Herschels Entdeckung des  Planeten Uranus  war fast ausschließlich eine Frage des Glücks. Als er 1781 seine Suche nach Doppelsternen fortsetzte, bemerkte er, dass sich ein winziger Lichtpunkt bewegt hatte. Er bemerkte auch, dass es nicht ganz sternförmig, sondern scheibenförmiger war. Heute wissen wir, dass ein scheibenförmiger Lichtpunkt am Himmel mit ziemlicher Sicherheit ein Planet ist. Herschel beobachtete es mehrmals, um sicherzugehen, dass er es gefunden hatte. Orbitalberechnungen wiesen auf die Existenz eines achten Planeten hin, den Herschel nach König Georg III. (Seinem Schutzpatron) benannte. Es wurde eine Zeit lang als „Georgian Star“ bekannt. In Frankreich hieß es „Herschel“. Schließlich wurde der Name „Uranus“ vorgeschlagen, und das haben wir heute.

 

Caroline Herschel: Williams Beobachtungspartner

Williams Schwester Caroline kam nach dem Tod ihres Vaters im Jahr 1772 zu ihm, und er ließ sie sofort bei seinen astronomischen Aktivitäten dabei sein. Sie arbeitete mit ihm zusammen, um Teleskope zu bauen, und begann schließlich, selbst zu beobachten. Sie entdeckte acht Kometen sowie die Galaxie M110, die ein kleinerer Begleiter der Andromeda-Galaxie ist, und eine Reihe von Nebeln. Schließlich erregte ihre Arbeit die Aufmerksamkeit der Royal Astronomical Society und sie wurde 1828 von dieser Gruppe geehrt.

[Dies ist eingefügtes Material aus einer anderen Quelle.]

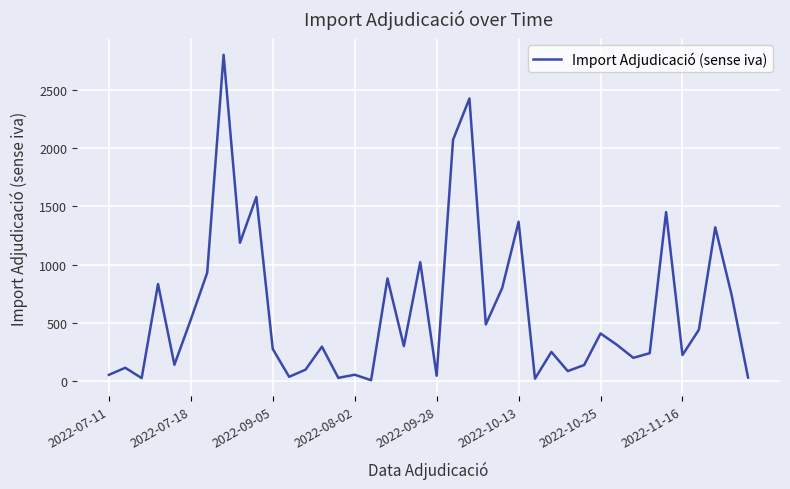

What is the difference between the maximum and minimum values?

2792.9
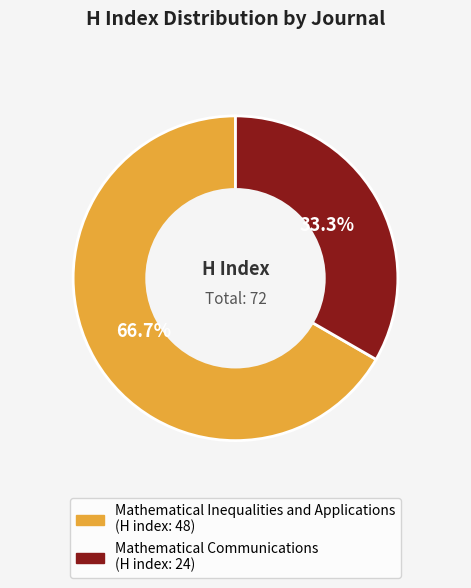

Combined, do Mathematical Inequalities and Applications and Mathematical Communications account for over 50%?

Yes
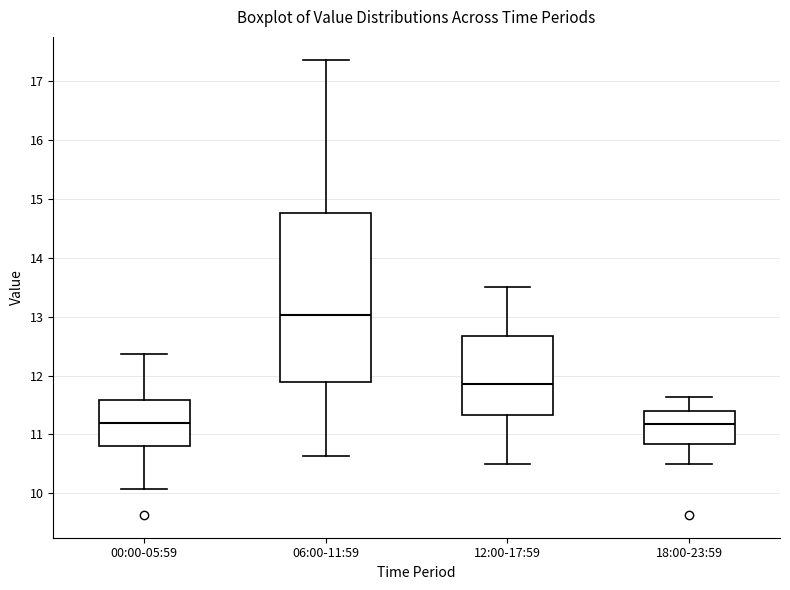

Comparing the boxes themselves (not the whiskers), which one is the tallest?

06:00-11:59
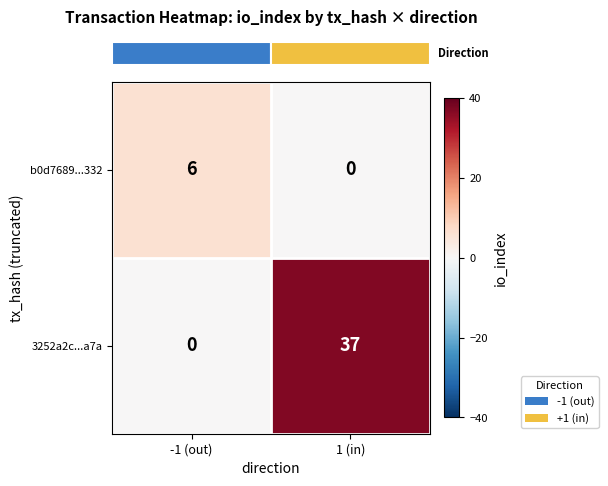

How many series are shown in this chart?

2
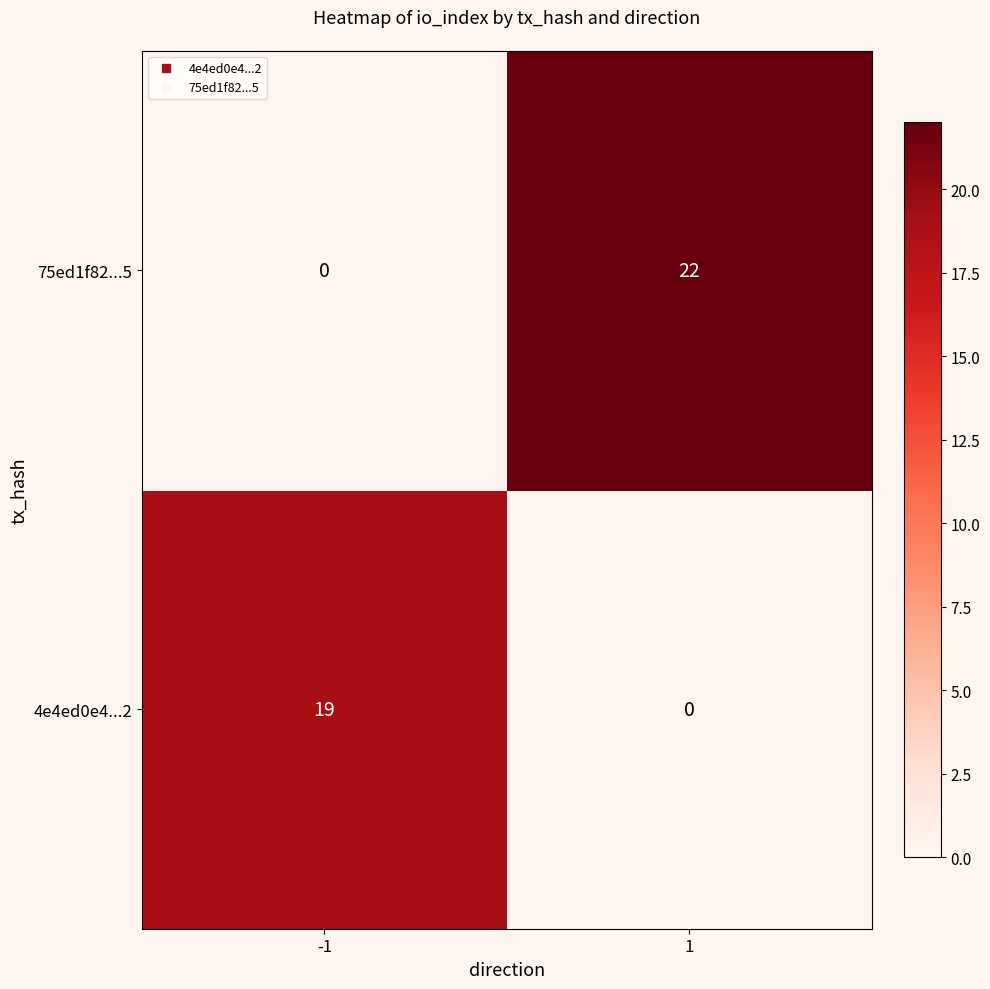

The value of 75ed1f82...5 at 1 is 22. True or false?

True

Nach Herschels Tod im Jahr 1822 setzte sie ihre astronomischen Beobachtungen fort und erweiterte seine Kataloge. 1828 wurde sie auch von der Royal Astronomical Society ausgezeichnet. Ihr Erbe der Astronomie wurde von Williams Sohn John Herschel weitergeführt.

 

Herschels Museumserbe

Das Herschel Museum für Astronomie in Bath, England. wo er einen Teil seines Lebens verbracht hat, widmet sich weiterhin der Erinnerung an die Arbeit von William und Caroline Herschel. Es zeigt seine Entdeckungen, darunter Mimas und Enceladus (umkreist den Saturn) und zwei Monde des Uranus: Titania und Oberon. Das Museum ist offen für Besucher und Führungen.

Das Interesse an William Herschels Musik erlebt eine Renaissance, und eine Aufnahme seiner beliebtesten Werke ist verfügbar. Sein astronomisches Erbe lebt in den Katalogen weiter, in denen seine jahrelangen Beobachtungen aufgezeichnet sind.